Job losses across the High Desert have been largely consistent with the typical seasonal pattern for the fall resulting in no significant changes to the broad employment situation.
Crook County: The seasonally adjusted unemployment rate rose modestly to 6.5 percent in October from 6.3 percent in September. The unemployment rate is essentially unchanged from this time last year.
Crook County shed 120 jobs in October, slightly more than the expected loss of 90 jobs this time of year.
Recent revisions revealed slower job growth than initially estimated. Crook County only gained 70 jobs from last October (+1.2%). Job gains were concentrated in professional and business services, which added 60 jobs over the past year, an impressive growth of 21 percent. There was also strong growth from leisure and hospitality and retail trade. Job losses were largely concentrated in the public sector.
Deschutes County (Bend-Redmond MSA): The unemployment rate remained little changed in October at 4.2 percent. The rate was 4.7 percent in October 2016, not a statistically significant improvement over the past year. The labor force grew rapidly over the past year (+4.7%), which may help ease the local labor shortage.
Deschutes County posted a loss of 440 jobs in October, significantly fewer jobs lost than typically expected this time of year. However, many of the seasonal losses likely occurred in September when we saw larger than expected declines.
Total nonfarm employment expanded by 3.6 percent over the past year (+2,880 jobs). The pace of growth slowed significantly over the past year with job growth more consistent with other metro areas in the state. Job gains continue to be diverse with the largest gains in professional and business services, construction, and health services. Job losses were largely isolated to leisure and hospitality.

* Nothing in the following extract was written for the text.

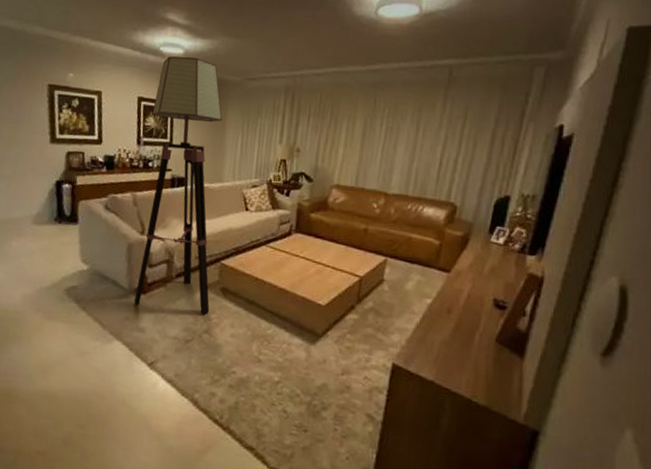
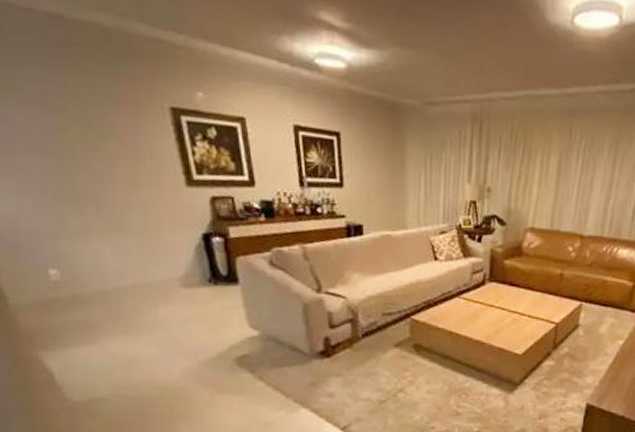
floor lamp: present [133,56,223,315] -> none [314,71,403,373]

Jefferson County: The unemployment rate was unchanged at 5.6 percent in October. The rate is down from last when it was 6.4 percent; however this is not a statistically significant decline.
Jefferson County shed 20 jobs in October, significantly fewer losses than typically expected this time of year.
Employment levels are up by 160 jobs from this time last year (+2.5%), fairly consistent with statewide growth over the past year of 2.4 percent. Job gains continue to be concentrated in manufacturing with modest gains in leisure and hospitality; professional and business services; and transportation, warehousing, and utilities. Job losses are largely concentrated in Indian tribal government.